Even though Avatar lacks an active fanbase (especially when compared to other blockbusters), we will be getting three sequels to James Cameron‘s technologically revolutionary, narratively stale 2009 film. The first of these sequels was set to be released in 2016 with a new sequel following in 2017 and then 2018. I’ll give Cameron this: he’s always ambitious, and since he’s clearly enamored with the world of Pandora, I assume there are plenty of places he wants to go, so one film wouldn’t be enough to accommodate his vision.
But that vision still needs some work according to the director, who says that the Avatar sequels will be pushed back a year.
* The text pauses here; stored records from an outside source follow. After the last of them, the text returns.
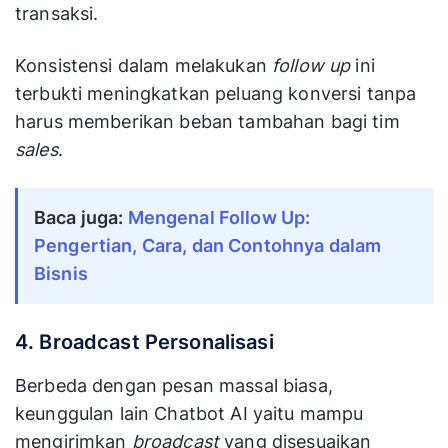
transaksi.
Konsistensi dalam melakukan
follow up
ini
terbukti meningkatkan peluang konversi tanpa
harus memberikan beban tambahan bagi tim
sales
.
Baca juga:
Mengenal Follow Up:
Pengertian, Cara, dan Contohnya dalam
Bisnis
4. Broadcast Personalisasi
Berbeda dengan pesan massal biasa,
keunggulan lain Chatbot AI yaitu mampu
mengirimkan
broadcast
yang disesuaikan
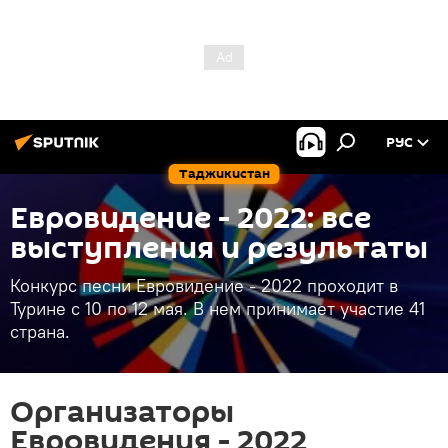
РУС
Таджикистан
Евровидение - 2022: все
выступления и результаты
Конкурс песни Евровидение - 2022 проходит в
Турине с 10 по 12 мая. В нем принимает участие 41
страна.
Организаторы
Евровидения - 2022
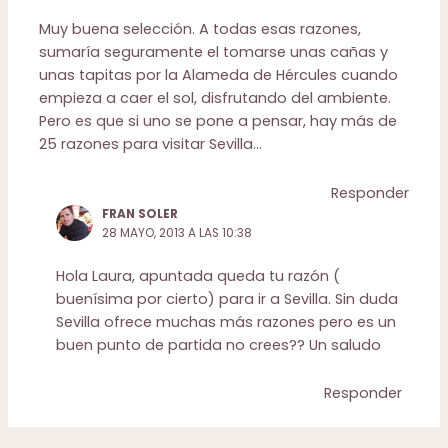
Muy buena selección. A todas esas razones,
sumaría seguramente el tomarse unas cañas y
unas tapitas por la Alameda de Hércules cuando
empieza a caer el sol, disfrutando del ambiente.
Pero es que si uno se pone a pensar, hay más de
25 razones para visitar Sevilla…
Responder
FRAN SOLER
28 MAYO, 2013 A LAS 10:38
Hola Laura, apuntada queda tu razón (
buenísima por cierto) para ir a Sevilla. Sin duda
Sevilla ofrece muchas más razones pero es un
buen punto de partida no crees?? Un saludo
Responder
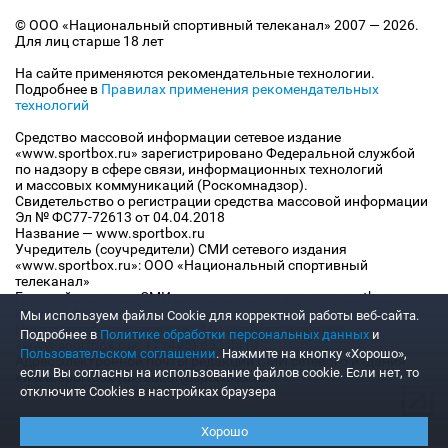
© ООО «Национальный спортивный телеканал» 2007 — 2026.
Для лиц старше 18 лет
На сайте применяются рекомендательные технологии.
Подробнее в
Правилах применения рекомендательных
технологий
Средство массовой информации сетевое издание
«www.sportbox.ru» зарегистрировано Федеральной службой
по надзору в сфере связи, информационных технологий
и массовых коммуникаций (Роскомнадзор).
Свидетельство о регистрации средства массовой информации
Эл № ФС77-72613 от 04.04.2018
Название — www.sportbox.ru
Учредитель (соучредители) СМИ сетевого издания
«www.sportbox.ru»: ООО «Национальный спортивный
телеканал»
Главный редактор СМИ сетевого издания «www.sportbox.ru»:
Конов В.А.
Мы используем файлы Сookie для корректной работы веб-сайта.
Номер телефона редакции СМИ сетевого издания
Подробнее в
Политике обработки персональных данных
и
«www.sportbox.ru»: +7 (495) 653 8419
Пользовательском соглашении
. Нажмите на кнопку «Хорошо»,
Адрес электронной почты редакции СМИ сетевого издания
если Вы согласны на использование файлов cookie. Если нет, то
«www.sportbox.ru»: editor@sportbox.ru
отключите Cookies в настройках браузера
Хорошо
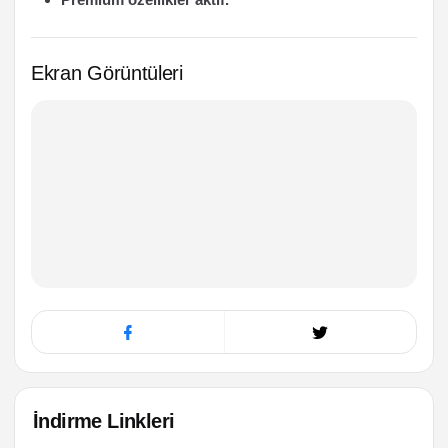
Ekran Görüntüleri
İndirme Linkleri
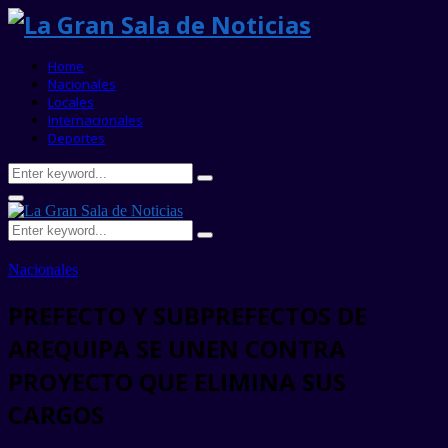
Home
Nacionales
Locales
Internacionales
Deportes
Search
Search
for:
Primary
Menu
Search
Search
for:
Nacionales
PREFECTO Y SUBPREFECTOS DE
AREQUIPA SE UNEN CONTRA
PROYECTO QUE ELIMINA SUS
CARGOS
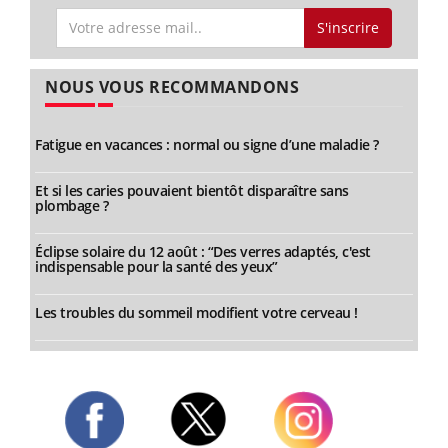
S'inscrire
NOUS VOUS RECOMMANDONS
Fatigue en vacances : normal ou signe d’une maladie ?
Et si les caries pouvaient bientôt disparaître sans
plombage ?
Éclipse solaire du 12 août : “Des verres adaptés, c'est
indispensable pour la santé des yeux”
Les troubles du sommeil modifient votre cerveau !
Hit the jump for more, and click here for Steve’s interview with Senior Visual Effects Supervisor Joe Letteri, who talked about working on the sequels.
Speaking in New Zealand—where he shot the original and will shoot the sequels—Cameron said [via Yahoo!], “There’s a layer of complexity in getting the story to work as a saga across three films that you don’t get when you’re making a stand-alone film,” and that his plan to get the first of the sequels out by December 2016 was “probably too ambitious.”
Although Cameron says that his team of screenwriters (who are writing the sequels simultaneously) should have completed scripts by the end of the month, the director’s prudence makes sense. The new Avatar trilogy will be a monumental task since he’s planning to shoot all three at once and push the bounds of filmmaking technology yet again. Even if he spent all of 2015 shooting the film, the amount of visual effects required would put the director in an unnecessary time crunch, especially since no one is clamoring for more Avatar films. This isn’t Star Wars where a studio needs the movie ASAP to appease shareholders, and Cameron has the clout to make films on his own schedule.
Cameron also explained why the pre-production process on the new Avatar movies is so intensive:
“We’re writing three simultaneously. And we’ve done that so that everything tracks throughout the three films. We’re not just going to do one and then make up another one and another one after that,” he said. “And parallel with that, we’re doing all the design. So we’ve designed all the creatures and the environments.”
He added that while it was important for the movies to be linked, he also wanted each one to have a satisfying conclusion rather than provide two cliffhangers. I assume that could be in the vein of the first film where Jake Sully wakes up fully tied to his Navi body, and that opens the door for new adventures, but it’s also a resolution the audience can accept.
But will the audience accept more Avatar? We should know by now to never underestimate Cameron, and perhaps Avatar 2 will create a fresh wave of nostalgia and curiosity, but will it be enough to retain the audience for Avatar 3 and Avatar 4?